Al protocollo di sperimentazione, lo stesso per tutti i centri coinvolti, messo a punto nelle Marche con l’arruolamento di un centinaio di pazienti che presentavano anosmia tre-quattro mesi dopo la negativizzazione del tampone Covid, stanno aderendo numerosi altri centri italiani, tra cui il l’ospedale San Giovanni di Roma, l’Humanitas di Milano, il Policlinico Universitario Federico II di Napoli, l’ospedale universitario di Genova, l’ospedale universitario di Trieste, il Careggi di Firenze, e gli ospedali universitari di Sassari e Catania.
“Lo studio parte dall’ipotesi, confermata dal nostro lavoro e da diversi studi scientifici, che la causa della perdita dell’olfatto interessi il sistema nervoso centrale – spiega la coordinatrice Di Stadio -. Il virus determina neuroinfiammazione a livello encefalico oltre che dei nervi cranici con ripercussioni totali o parziali sull’olfatto e con il rischio che, una volta atrofizzata la struttura, l’anosmia diventi irrecuperabile. Per questo è importante intervenire”.
“Nello studio – prosegue l’esperta – i pazienti sono stati divisi in due gruppi, entrambi sottoposti a sniff-test per stimolare il bulbo olfattivo, ma solo uno trattato con PEALut (palmitoiletanolamide co-ultramicronizzata con Luteolina), un ultramicrocomposito antineurofiammatorio e insieme antiossidante, in grado di riparare il danno neuronale. I pazienti in trattamento con il prodotto a base di PEALut hanno recuperato il 100% in più”.
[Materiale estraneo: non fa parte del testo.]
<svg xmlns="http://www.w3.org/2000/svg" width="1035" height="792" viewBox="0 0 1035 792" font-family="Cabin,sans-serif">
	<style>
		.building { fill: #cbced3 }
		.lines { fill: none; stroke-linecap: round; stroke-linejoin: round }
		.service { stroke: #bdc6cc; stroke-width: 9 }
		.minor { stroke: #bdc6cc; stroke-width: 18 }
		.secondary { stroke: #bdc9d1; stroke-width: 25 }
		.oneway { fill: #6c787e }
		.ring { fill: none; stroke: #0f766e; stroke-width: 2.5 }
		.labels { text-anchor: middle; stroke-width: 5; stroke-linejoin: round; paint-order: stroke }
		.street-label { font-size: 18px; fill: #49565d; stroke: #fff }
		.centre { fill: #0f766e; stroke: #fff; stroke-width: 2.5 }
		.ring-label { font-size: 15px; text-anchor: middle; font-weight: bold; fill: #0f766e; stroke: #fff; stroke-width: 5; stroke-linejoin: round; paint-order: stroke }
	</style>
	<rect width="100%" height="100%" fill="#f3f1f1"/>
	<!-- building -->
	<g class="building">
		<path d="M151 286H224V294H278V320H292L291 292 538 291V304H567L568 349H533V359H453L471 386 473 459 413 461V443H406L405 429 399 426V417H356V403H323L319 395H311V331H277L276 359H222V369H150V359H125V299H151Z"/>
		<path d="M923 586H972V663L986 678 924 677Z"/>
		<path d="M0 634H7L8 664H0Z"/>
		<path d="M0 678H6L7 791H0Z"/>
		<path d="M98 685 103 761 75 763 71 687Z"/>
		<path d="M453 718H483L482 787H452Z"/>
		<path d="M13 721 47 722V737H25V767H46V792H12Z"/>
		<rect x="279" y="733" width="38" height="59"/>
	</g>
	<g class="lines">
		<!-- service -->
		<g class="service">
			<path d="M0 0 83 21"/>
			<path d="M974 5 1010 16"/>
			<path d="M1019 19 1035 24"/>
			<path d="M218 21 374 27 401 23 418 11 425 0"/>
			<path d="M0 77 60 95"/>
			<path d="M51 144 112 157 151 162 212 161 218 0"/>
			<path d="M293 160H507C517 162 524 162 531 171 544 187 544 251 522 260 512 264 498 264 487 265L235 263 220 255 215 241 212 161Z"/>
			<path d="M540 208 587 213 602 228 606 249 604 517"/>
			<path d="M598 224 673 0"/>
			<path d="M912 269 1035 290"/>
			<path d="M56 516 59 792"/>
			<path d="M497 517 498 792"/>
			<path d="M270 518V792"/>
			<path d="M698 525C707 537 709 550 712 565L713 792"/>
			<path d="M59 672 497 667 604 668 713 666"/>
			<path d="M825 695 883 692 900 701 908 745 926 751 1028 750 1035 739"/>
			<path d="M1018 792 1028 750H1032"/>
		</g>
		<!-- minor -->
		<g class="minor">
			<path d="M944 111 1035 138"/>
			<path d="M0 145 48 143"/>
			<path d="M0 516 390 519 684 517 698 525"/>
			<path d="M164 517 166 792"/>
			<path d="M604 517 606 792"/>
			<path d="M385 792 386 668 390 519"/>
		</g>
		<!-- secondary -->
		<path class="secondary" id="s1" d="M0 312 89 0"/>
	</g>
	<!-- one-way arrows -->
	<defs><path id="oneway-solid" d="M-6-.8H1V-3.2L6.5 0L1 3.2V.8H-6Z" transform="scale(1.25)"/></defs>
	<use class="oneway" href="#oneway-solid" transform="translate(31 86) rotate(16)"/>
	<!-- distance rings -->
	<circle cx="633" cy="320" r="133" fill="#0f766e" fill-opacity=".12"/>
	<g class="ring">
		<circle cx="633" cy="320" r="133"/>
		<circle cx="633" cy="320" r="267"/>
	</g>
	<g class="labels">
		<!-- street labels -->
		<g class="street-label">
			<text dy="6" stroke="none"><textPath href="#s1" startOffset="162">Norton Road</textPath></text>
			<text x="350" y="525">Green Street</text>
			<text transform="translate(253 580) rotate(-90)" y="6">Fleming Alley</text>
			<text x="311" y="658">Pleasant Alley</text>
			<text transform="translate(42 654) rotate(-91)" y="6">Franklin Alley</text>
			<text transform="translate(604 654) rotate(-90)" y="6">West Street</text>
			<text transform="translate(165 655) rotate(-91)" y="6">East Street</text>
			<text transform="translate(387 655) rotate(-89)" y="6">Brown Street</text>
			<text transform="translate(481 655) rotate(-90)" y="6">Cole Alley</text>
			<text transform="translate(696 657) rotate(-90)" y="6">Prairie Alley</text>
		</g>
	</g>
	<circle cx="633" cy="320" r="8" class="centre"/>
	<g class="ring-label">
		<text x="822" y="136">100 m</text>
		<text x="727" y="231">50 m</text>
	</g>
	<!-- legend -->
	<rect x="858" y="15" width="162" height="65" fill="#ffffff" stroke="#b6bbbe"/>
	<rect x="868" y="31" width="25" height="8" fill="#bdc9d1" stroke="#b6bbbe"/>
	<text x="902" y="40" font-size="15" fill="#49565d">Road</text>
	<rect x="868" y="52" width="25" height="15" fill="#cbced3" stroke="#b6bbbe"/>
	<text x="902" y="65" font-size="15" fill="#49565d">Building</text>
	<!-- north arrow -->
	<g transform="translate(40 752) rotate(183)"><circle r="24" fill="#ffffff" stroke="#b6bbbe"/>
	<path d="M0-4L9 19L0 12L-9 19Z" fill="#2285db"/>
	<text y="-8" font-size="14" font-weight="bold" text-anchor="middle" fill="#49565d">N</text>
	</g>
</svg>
Ma come funziona lo sniff-test? “I pazienti devono sniffare coppie di odori abbinati in modo particolare come ad esempio agrumi e pesca, caffè e cioccolato o fontina e parmigiano per pochi secondi 3-4 volte al giorno in diversi momenti della giornata. Abbiamo scelto odori tipici della nostra terra perché la memoria ha un impatto importante in fase di riabilitazione – prosegue Di Stadio –. L’obiettivo è riabilitare l’olfatto e al tempo stesso stimolare la capacità di distinguere odori diversi (discriminazione), poiché farlo in un secondo momento potrebbe essere più difficile”.
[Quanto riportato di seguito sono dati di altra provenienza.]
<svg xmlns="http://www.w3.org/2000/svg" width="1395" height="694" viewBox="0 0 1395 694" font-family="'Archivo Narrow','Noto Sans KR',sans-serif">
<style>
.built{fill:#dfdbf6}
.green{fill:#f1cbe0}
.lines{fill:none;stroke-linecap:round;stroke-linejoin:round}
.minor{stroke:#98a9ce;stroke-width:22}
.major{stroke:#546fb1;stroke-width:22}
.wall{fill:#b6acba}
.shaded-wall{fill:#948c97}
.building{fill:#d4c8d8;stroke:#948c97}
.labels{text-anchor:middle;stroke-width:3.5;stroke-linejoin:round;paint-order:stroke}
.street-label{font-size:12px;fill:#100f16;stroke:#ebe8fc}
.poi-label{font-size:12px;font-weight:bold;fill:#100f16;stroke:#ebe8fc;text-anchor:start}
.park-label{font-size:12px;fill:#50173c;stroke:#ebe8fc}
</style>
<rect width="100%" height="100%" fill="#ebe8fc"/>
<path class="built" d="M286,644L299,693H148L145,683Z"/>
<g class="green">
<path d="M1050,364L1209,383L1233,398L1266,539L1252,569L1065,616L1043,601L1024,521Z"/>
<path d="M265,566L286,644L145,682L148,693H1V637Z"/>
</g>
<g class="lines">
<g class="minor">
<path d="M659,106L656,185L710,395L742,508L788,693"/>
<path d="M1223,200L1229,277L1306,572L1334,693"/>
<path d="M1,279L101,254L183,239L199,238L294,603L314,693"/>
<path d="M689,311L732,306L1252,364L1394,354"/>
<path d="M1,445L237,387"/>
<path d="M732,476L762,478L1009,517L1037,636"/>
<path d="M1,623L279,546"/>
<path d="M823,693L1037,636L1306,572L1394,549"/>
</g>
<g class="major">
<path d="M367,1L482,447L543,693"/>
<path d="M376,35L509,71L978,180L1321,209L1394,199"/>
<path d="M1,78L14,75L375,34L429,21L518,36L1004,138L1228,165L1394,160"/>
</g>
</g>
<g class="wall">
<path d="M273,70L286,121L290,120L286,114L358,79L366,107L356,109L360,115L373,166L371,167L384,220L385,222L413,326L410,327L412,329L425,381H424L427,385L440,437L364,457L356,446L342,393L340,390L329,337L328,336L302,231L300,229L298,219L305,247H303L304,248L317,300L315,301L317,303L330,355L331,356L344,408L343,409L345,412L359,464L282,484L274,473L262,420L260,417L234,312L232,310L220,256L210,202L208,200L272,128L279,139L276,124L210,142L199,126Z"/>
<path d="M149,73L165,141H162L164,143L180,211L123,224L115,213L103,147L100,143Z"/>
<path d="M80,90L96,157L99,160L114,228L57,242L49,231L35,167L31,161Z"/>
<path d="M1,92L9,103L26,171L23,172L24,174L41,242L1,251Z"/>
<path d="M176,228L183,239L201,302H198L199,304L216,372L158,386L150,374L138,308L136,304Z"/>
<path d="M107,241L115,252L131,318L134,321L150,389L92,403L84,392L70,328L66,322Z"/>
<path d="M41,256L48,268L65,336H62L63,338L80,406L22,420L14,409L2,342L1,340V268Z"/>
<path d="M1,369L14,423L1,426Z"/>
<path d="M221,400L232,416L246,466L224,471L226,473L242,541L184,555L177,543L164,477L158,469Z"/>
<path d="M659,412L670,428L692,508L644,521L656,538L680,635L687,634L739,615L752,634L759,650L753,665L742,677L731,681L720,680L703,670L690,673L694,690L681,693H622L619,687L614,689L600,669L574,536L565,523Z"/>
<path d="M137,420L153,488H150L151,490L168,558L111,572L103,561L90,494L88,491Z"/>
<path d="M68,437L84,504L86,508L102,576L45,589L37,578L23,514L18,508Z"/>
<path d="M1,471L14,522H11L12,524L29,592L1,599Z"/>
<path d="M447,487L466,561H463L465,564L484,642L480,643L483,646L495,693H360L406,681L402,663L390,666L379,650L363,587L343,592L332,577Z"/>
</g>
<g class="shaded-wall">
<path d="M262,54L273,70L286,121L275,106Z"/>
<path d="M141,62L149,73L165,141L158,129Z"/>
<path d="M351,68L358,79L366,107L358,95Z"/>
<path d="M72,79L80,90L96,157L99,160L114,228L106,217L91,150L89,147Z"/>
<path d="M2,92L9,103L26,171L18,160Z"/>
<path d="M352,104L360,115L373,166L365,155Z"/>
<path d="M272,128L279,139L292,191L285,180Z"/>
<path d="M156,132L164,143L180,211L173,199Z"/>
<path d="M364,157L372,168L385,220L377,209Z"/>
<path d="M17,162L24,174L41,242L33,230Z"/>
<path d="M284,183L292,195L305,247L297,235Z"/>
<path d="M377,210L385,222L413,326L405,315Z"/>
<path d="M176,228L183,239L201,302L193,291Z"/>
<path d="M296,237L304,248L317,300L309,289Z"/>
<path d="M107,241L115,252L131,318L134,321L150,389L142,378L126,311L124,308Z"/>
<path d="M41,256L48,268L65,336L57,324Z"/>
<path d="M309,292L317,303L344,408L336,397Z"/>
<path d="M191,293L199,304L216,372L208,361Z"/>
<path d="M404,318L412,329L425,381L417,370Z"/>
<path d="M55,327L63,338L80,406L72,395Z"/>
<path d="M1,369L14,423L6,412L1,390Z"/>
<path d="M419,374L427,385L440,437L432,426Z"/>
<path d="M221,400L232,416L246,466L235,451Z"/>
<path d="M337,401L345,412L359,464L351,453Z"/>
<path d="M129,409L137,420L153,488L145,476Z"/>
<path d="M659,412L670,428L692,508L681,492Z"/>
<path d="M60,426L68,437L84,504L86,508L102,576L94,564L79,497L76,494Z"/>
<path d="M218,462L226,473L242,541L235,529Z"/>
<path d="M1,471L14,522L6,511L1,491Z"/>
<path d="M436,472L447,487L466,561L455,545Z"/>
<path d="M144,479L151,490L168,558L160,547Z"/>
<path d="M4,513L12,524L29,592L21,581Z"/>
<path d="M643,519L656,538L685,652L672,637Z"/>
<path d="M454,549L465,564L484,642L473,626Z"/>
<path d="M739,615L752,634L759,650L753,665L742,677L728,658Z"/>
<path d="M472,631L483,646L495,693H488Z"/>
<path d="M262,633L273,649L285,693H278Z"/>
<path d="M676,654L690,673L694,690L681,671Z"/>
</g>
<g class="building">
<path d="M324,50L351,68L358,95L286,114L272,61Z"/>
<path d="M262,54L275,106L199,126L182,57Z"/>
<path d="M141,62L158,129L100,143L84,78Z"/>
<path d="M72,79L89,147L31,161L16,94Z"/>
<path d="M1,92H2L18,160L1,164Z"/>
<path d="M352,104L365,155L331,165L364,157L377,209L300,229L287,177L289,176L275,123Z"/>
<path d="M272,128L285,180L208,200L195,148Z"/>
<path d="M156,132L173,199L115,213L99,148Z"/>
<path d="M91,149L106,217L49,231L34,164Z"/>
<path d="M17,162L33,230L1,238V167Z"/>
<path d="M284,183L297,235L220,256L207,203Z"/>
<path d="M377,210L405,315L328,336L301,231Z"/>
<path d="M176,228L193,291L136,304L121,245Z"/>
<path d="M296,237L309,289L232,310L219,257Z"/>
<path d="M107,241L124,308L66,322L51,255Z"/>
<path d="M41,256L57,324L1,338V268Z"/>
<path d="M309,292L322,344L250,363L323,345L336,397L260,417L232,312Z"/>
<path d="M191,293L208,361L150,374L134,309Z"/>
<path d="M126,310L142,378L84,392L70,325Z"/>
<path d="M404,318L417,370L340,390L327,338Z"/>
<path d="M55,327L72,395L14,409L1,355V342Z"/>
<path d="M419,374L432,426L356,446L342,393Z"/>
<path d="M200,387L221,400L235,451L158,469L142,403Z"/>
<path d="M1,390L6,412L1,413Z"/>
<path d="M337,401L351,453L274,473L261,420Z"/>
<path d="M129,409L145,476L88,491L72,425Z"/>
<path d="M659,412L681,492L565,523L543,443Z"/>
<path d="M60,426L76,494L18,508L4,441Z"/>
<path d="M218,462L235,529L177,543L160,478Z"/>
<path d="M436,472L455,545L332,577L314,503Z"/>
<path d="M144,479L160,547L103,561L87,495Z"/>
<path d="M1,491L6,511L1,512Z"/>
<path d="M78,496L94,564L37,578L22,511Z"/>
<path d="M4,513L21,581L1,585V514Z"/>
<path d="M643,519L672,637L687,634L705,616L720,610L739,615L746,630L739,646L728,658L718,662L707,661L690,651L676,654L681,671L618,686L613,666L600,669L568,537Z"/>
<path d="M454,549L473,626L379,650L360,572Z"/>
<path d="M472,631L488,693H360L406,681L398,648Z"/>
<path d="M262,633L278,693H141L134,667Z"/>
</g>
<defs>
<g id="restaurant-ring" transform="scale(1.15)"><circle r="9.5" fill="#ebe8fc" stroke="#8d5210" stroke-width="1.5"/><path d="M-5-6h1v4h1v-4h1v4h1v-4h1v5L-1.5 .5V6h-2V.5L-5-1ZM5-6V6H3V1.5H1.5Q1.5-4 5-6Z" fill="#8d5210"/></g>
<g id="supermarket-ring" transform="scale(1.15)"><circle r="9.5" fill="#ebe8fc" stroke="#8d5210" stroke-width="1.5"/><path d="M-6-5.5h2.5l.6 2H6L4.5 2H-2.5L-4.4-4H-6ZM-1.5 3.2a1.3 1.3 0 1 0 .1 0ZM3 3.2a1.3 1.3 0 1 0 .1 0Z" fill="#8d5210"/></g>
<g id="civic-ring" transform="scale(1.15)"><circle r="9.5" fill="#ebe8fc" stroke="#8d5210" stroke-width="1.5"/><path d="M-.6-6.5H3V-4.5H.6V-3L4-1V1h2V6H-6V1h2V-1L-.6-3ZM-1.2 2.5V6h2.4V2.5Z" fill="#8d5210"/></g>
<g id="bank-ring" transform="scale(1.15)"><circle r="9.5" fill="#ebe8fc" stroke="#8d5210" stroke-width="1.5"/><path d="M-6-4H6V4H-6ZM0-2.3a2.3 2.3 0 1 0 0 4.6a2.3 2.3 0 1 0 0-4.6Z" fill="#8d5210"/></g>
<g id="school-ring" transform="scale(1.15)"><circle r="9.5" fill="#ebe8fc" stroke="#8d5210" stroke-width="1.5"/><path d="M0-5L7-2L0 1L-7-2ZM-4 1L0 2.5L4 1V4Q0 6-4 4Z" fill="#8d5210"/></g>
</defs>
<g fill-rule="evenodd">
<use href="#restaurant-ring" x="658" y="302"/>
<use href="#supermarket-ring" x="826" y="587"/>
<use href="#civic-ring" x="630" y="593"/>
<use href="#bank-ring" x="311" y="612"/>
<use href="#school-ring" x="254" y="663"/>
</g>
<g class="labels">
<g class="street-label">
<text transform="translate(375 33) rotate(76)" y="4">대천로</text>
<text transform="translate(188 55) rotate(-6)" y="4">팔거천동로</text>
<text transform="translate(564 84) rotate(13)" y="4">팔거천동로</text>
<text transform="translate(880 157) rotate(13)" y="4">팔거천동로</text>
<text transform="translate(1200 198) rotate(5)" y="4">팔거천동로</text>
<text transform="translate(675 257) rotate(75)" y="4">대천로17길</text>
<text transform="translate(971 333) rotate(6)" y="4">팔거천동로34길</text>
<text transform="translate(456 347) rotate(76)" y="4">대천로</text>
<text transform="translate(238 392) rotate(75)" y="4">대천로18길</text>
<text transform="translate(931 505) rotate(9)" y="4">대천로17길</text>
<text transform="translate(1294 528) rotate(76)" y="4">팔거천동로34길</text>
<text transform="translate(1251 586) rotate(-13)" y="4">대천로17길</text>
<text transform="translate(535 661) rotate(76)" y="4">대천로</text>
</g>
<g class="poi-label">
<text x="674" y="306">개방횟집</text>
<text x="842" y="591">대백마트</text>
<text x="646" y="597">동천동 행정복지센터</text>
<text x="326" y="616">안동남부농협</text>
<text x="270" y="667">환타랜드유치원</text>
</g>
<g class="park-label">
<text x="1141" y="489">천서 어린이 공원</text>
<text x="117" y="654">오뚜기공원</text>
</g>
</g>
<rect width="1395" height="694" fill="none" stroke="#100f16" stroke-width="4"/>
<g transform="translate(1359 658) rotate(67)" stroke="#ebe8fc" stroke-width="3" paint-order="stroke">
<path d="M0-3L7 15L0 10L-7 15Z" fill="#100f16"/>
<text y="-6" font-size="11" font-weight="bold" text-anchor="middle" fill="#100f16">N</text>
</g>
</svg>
“I dati preliminari già analizzati sono promettenti – prosegue l’esperta – I pazienti con anosmia di grado lieve moderato, combinando la riabilitazione olfattiva con il prodotto a base di PEALut hanno recuperato l’olfatto fino quasi alla normalità, in soli 30 gg; i pazienti con anosmia grave e con il disturbo persistente da circa 11 mesi in 30 giorni hanno iniziato a migliorare la propria capacità olfattiva, necessitando di un trattamento di 3-6 mesi per un recupero integrale della funzione”.
“Il trattamento precoce del problema olfattivo – conclude Di Stadio – è utile per facilitare il recupero e per evitare una degenerazione della funzionalità con il trascorrere dei mesi”.